***** EXTRACTED RECORDS

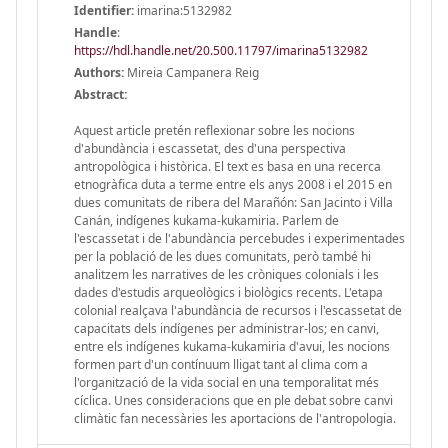
Identifier:
imarina:5132982
Handle
:
https://hdl.handle.net/20.500.11797/imarina5132982
Authors:
Mireia Campanera Reig
Abstract:
Aquest article pretén reflexionar sobre les nocions
d'abundància i escassetat, des d'una perspectiva
antropològica i històrica. El text es basa en una recerca
etnogràfica duta a terme entre els anys 2008 i el 2015 en
dues comunitats de ribera del Marañón: San Jacinto i Villa
Canán, indígenes kukama-kukamiria. Parlem de
l'escassetat i de l'abundància percebudes i experimentades
per la població de les dues comunitats, però també hi
analitzem les narratives de les cròniques colonials i les
dades d'estudis arqueològics i biològics recents. L'etapa
colonial realçava l'abundància de recursos i l'escassetat de
capacitats dels indígenes per administrar-los; en canvi,
entre els indígenes kukama-kukamiria d'avui, les nocions
formen part d'un contínuum lligat tant al clima com a
l'organització de la vida social en una temporalitat més
cíclica. Unes consideracions que en ple debat sobre canvi
climàtic fan necessàries les aportacions de l'antropologia.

**********

### REQUIREMENT:
Search the listing for "comunitats" and copy each line holding it.

### RESPONSE TO THIS TASK:
dues comunitats de ribera del Marañón: San Jacinto i Villa
per la població de les dues comunitats, però també hi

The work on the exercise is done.